Depuis plusieurs années, la France et le Gabon ne sont plus les meilleurs amis du monde. Et en 2020, le pays d’Ali Bongo a donc décidé d’entamer son processus d’adhésion au Commonwealth. Lors de son discours pour la nouvelle année, le président gabonais a tenu à préciser qu’il ne souhaitait pas « abandonner son ‘identité francophone’ ». Mais, si l’adhésion au Commonwealth est confirmée, nul doute que la France et le Gabon s’éloigneront encore un peu plus.
Si le Gabon a réussi à bien avancer sur ce dossier, c’est avant tout grâce à sa politique environnementale. « Le Gabon dispose de nombreux atouts pour intégrer le Commonwealth.
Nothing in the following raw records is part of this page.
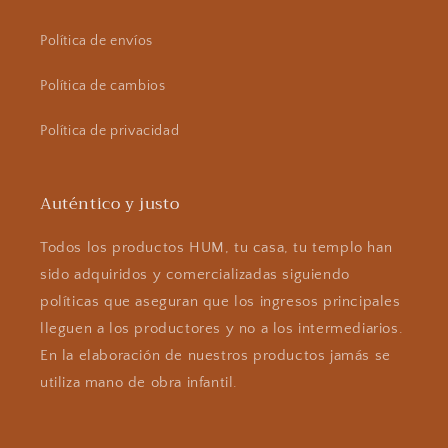
Política de envíos
Política de cambios
Política de privacidad
Auténtico y justo
Todos los productos HUM, tu casa, tu templo han
sido adquiridos y comercializadas siguiendo
políticas que aseguran que los ingresos principales
lleguen a los productores y no a los intermediarios.
En la elaboración de nuestros productos jamás se
utiliza mano de obra infantil.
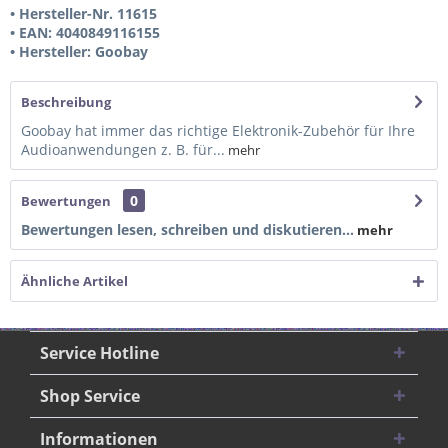
• Hersteller-Nr. 11615
• EAN: 4040849116155
• Hersteller: Goobay
Beschreibung
Goobay hat immer das richtige Elektronik-Zubehör für Ihre
Audioanwendungen z. B. für...
mehr
0
Bewertungen
Bewertungen lesen, schreiben und diskutieren...
mehr
Ähnliche Artikel
Service Hotline
Shop Service
Informationen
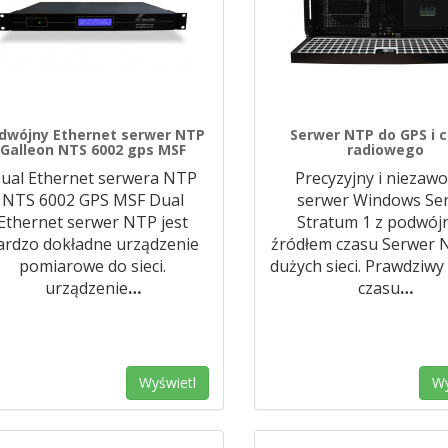
dwójny Ethernet serwer NTP
Serwer NTP do GPS i 
Galleon NTS 6002 gps MSF
radiowego
ual Ethernet serwera NTP
Precyzyjny i niezaw
NTS 6002 GPS MSF Dual
serwer Windows Se
Ethernet serwer NTP jest
Stratum 1 z podwó
ardzo dokładne urządzenie
źródłem czasu Serwer 
pomiarowe do sieci.
dużych sieci. Prawdziwy
urządzenie
…
czasu
…
Wyświetl
Wy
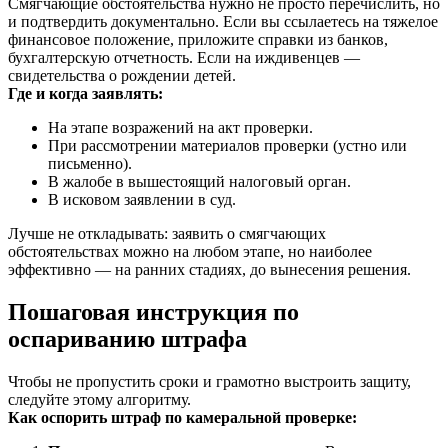
Смягчающие обстоятельства нужно не просто перечислить, но
и подтвердить документально. Если вы ссылаетесь на тяжелое
финансовое положение, приложите справки из банков,
бухгалтерскую отчетность. Если на иждивенцев —
свидетельства о рождении детей.
Где и когда заявлять:
На этапе возражений на акт проверки.
При рассмотрении материалов проверки (устно или
письменно).
В жалобе в вышестоящий налоговый орган.
В исковом заявлении в суд.
Лучше не откладывать: заявить о смягчающих
обстоятельствах можно на любом этапе, но наиболее
эффективно — на ранних стадиях, до вынесения решения.
Пошаговая инструкция по
оспариванию штрафа
Чтобы не пропустить сроки и грамотно выстроить защиту,
следуйте этому алгоритму.
Как оспорить штраф по камеральной проверке:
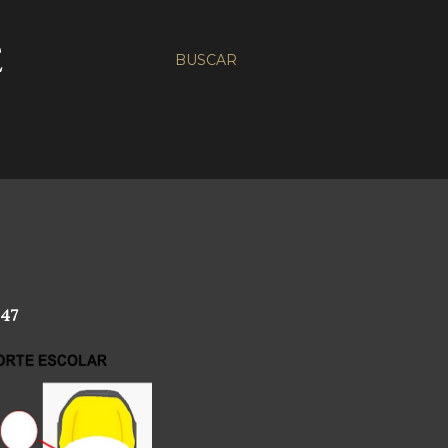
E
BUSCAR
147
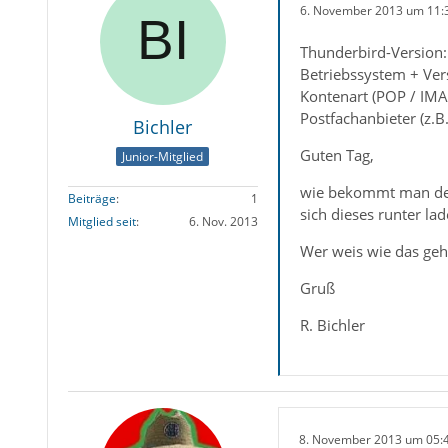
6. November 2013 um 11:
Thunderbird-Version:
Betriebssystem + Ver
Kontenart (POP / IMA
Postfachanbieter (z.B
Bichler
Guten Tag,
Junior-Mitglied
wie bekommt man den
Beiträge
1
sich dieses runter lad
Mitglied seit
6. Nov. 2013
Wer weis wie das geh
Gruß
R. Bichler
8. November 2013 um 05:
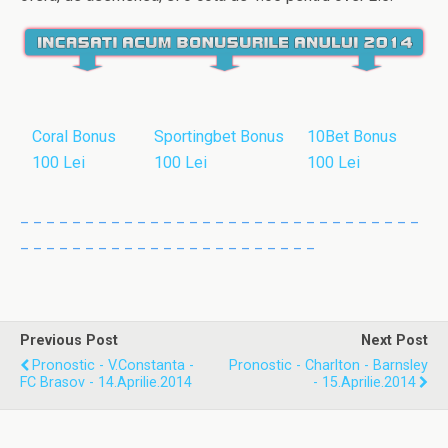
Coral Bonus
Sportingbet Bonus
10Bet Bonus
100 Lei
100 Lei
100 Lei
_ _ _ _ _ _ _ _ _ _ _ _ _ _ _ _ _ _ _ _ _ _ _ _ _ _ _ _ _ _ _
_ _ _ _ _ _ _ _ _ _ _ _ _ _ _ _ _ _ _ _ _ _ _
Previous Post
Next Post
Pronostic - V.Constanta -
Pronostic - Charlton - Barnsley
FC Brasov - 14.Aprilie.2014
- 15.Aprilie.2014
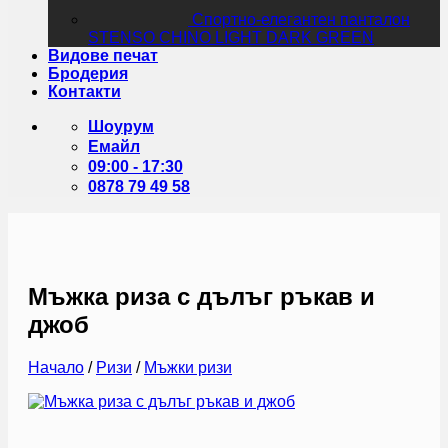
Спортно-елегантен панталон
STENSO CHINO LIGHT DARK GREEN
Видове печат
Бродерия
Контакти
Шоурум
Емайл
09:00 - 17:30
0878 79 49 58
Мъжка риза с дълъг ръкав и
джоб
Начало
/
Ризи
/
Мъжки ризи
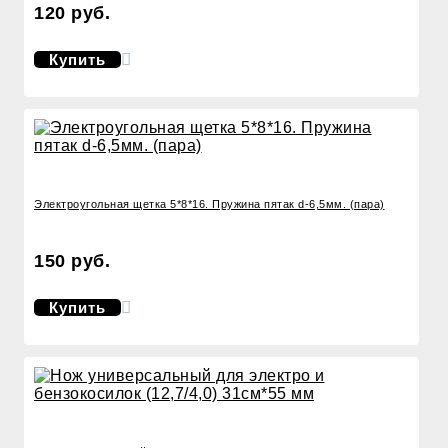
120 руб.
Купить
Электроугольная щетка 5*8*16. Пружина пятак d-6,5мм. (пара)
150 руб.
Купить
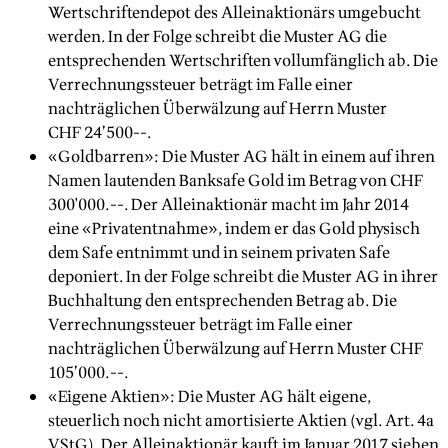
Wertschriftendepot des Alleinaktionärs umgebucht
werden. In der Folge schreibt die Muster AG die
entsprechenden Wertschriften vollumfänglich ab. Die
Verrechnungssteuer beträgt im Falle einer
nachträglichen Überwälzung auf Herrn Muster
CHF 24’500--.
«Goldbarren»: Die Muster AG hält in einem auf ihren
Namen lautenden Banksafe Gold im Betrag von CHF
300'000.--. Der Alleinaktionär macht im Jahr 2014
eine «Privatentnahme», indem er das Gold physisch
dem Safe entnimmt und in seinem privaten Safe
deponiert. In der Folge schreibt die Muster AG in ihrer
Buchhaltung den entsprechenden Betrag ab. Die
Verrechnungssteuer beträgt im Falle einer
nachträglichen Überwälzung auf Herrn Muster CHF
105’000.--.
«Eigene Aktien»: Die Muster AG hält eigene,
steuerlich noch nicht amortisierte Aktien (vgl. Art. 4a
VStG). Der Alleinaktionär kauft im Januar 2017 sieben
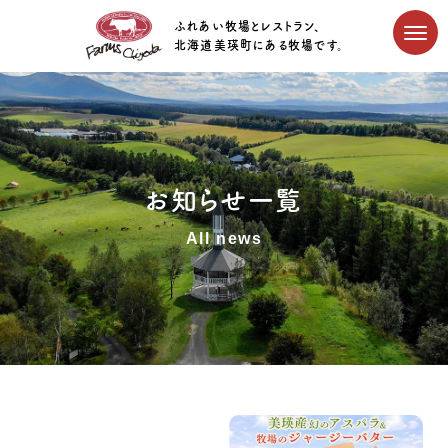
ふれあい牧場とレストラン、
北海道美瑛町にある牧場です。
お知らせ一覧
All news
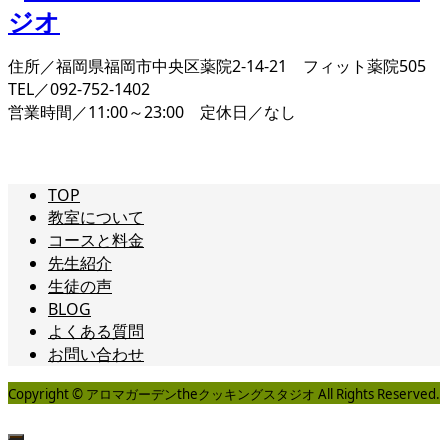
住所／福岡県福岡市中央区薬院2-14-21 フィット薬院505
TEL／092-752-1402
営業時間／11:00～23:00 定休日／なし
TOP
教室について
コースと料金
先生紹介
生徒の声
BLOG
よくある質問
お問い合わせ
Copyright © アロマガーデンtheクッキングスタジオ All Rights Reserved.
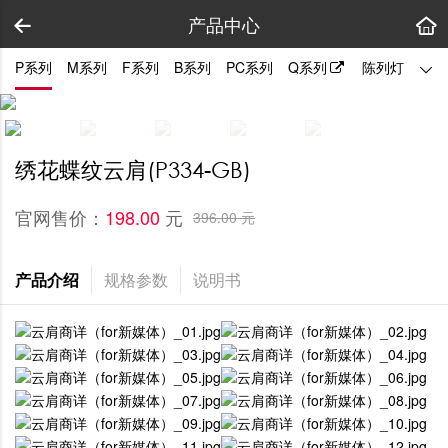
产品中心
P系列
M系列
F系列
B系列
PC系列
Q系列
陈列灯
拼装
绣花蝶纹云肩(P334-GB)
官网售价：
元
198.00 
396.00 元
产品介绍
规格参数
说明书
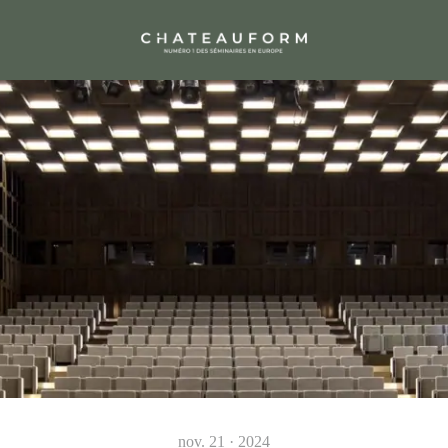
nov. 21 · 2024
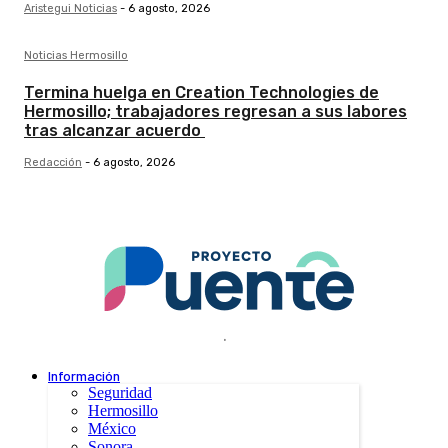
Aristegui Noticias
-
6 agosto, 2026
Noticias Hermosillo
Termina huelga en Creation Technologies de
Hermosillo; trabajadores regresan a sus labores
tras alcanzar acuerdo
Redacción
-
6 agosto, 2026
.
Información
Seguridad
Hermosillo
México
Sonora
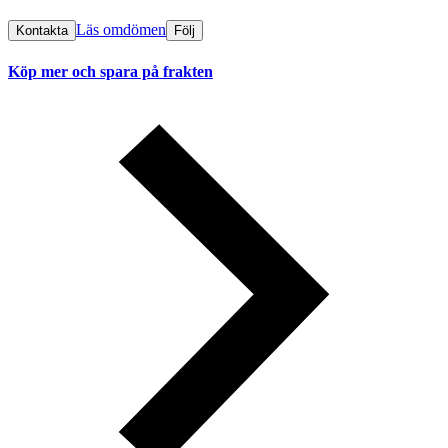
Läs omdömen
Kontakta
Följ
Köp mer och spara på frakten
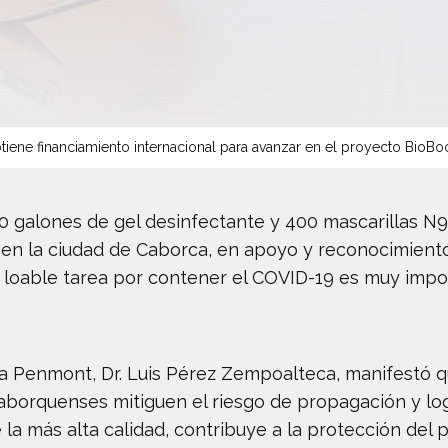
tiene financiamiento internacional para avanzar en el proyecto BioBo
40 galones de gel desinfectante y 400 mascarillas N9
en la ciudad de Caborca, en apoyo y reconocimiento 
u loable tarea por contener el COVID-19 es muy impo
ra Penmont, Dr. Luis Pérez Zempoalteca, manifestó
aborquenses mitiguen el riesgo de propagación y log
e la más alta calidad, contribuye a la protección del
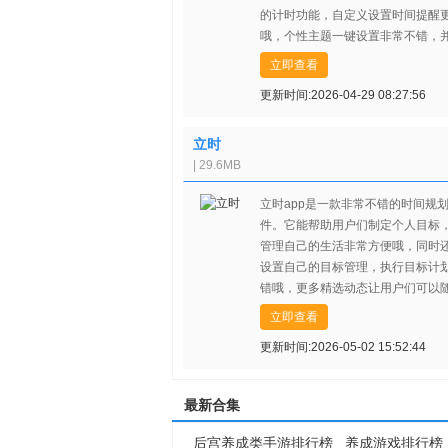
的计时功能，自定义设置时间提醒
哦，个性主题一键设置非常不错，
有更好的提醒功能为你提供哦，有
立即查看
话赶紧来下载试试吧！
更新时间:2026-04-29 08:27:56
立时
| 29.6MB
立时app是一款非常不错的时间规
件。它能帮助用户们制定个人目标
管理自己的生活非常方便哦，同时
设置自己的目标管理，执行目标计
错哦，更多精选动态让用户们可以
看，让用户们也能变得更加自律，
立即查看
的话赶紧来下载看看吧！
更新时间:2026-05-02 15:52:44
最新合集
后宫养成类手游排行榜
养成游戏排行榜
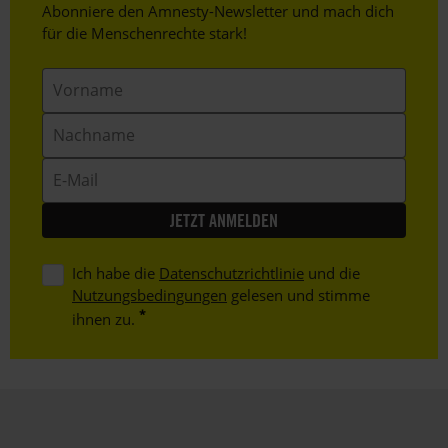
Header
Abonniere den Amnesty-Newsletter und mach dich
Text
für die Menschenrechte stark!
Vorname
Nachname
E-
Mail
Ich habe die
Datenschutzrichtlinie
und die
Nutzungsbedingungen
gelesen und stimme
ihnen zu.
Notamment l’engagement sur les changements climatiques et les politiques de développement durable, la stabilité du pays depuis de nombreuses décennies et son engagement dans la stabilité de la sous-région et du continent, ainsi que l’engagement du Gabon sur les droits de l’homme et l’égalité des genres », indiquait, sans aucune ironie, le gouvernement gabonais en mai dernier.
Ali Bongo revenait alors d’une visite officielle à Londres. Il y avait rencontré la secrétaire générale du Commonwealth, la baronne Patricia Scotland, ainsi que le prince Charles. Tout semblait alors bouclé pour que le Gabon soit intégré au Commonwealth un mois plus tard, lors d’un sommet à Kigali, qui a finalement dû être reporté en 2022. Sauf surprise, Ali Bongo devrait donc arriver à ses fins cette année.
Autonomie ango-saxonne vs. condescendance française
Mais quel intérêt a le Gabon à intégrer le Commonwealth ? Tout d’abord, le pays sait, comme tous les pays membres de la Francophonie, que Paris ne brille plus autant qu’auparavant. S’ouvrir au monde anglophone est presque devenu une nécessité dans un contexte où l’influence française est réduite à son strict minimum.
Mais pour autant, une adhésion au Commonwealth n’apporte rien en matière d’échanges économiques ou de réduction des taxes douanières. L’attrait du Commonwealth s’appuie sur un mythe : celui qui, dans les pays francophones, « dit qu’il faut être un pays anglo-saxon pour pouvoir se développer », résume l’analyste politique ivoirien, Sylvain Nguessan, à BBC. Et l’expert d’ajouter qu’« aucune colonie francophone n’a pu se développer jusqu’à présent contrairement aux pays anglo-saxons qui ont pu un tant soit peu prendre leur envol ».
L’exemple du Rwanda, qui accompagne Ali Bongo dans sa démarche, n’est pas étranger à la création de ce mythe. Le pays, après avoir adhéré au Commonwealth, s’est en effet transformé en véritable modèle de miracle économique.
S’il n’apporte pas de bénéfices économiques directs, le Commowealth serait en réalité une façon, pour les pays membres, de se libérer d’un « joug » français. Pour Sylvain Nguessan, « certains se disent qu’il y a une manière de réfléchir à la francophone et une manière de réfléchir à l’anglo-saxonne. Et que quand on est anglo-saxon, on est plus enclin à se prendre en charge, on est plus porté sur l’entreprenariat ». Surtout, assure, toujours à BBC, l’analyste, le Commonwealth permet d’apporter « un minimum d’autonomie », là où la France veut toujours tout contrôler.
« Les Français, conclut le journaliste Bacary Domingo Mané, sont des gens qui avaient un style de domination, à la limite même, ils avaient une sorte de condescendance par rapport aux pays colonisés, tandis que le style anglais évidemment accorde une certaine liberté et une importance aux pays ».
Reste que le Gabon, s’il adhère au Commonwealth, aura fort à faire. D’un côté, il devra ménager les susceptibilités françaises. L’Elysée perd en effet un nouvel allié et reverra forcément à la baisse ses aides et investissements au Gabon. Mais Ali Bongo devra, s’il veut s’émanciper, montrer que son pays est capable d’avancer en tout autonomie.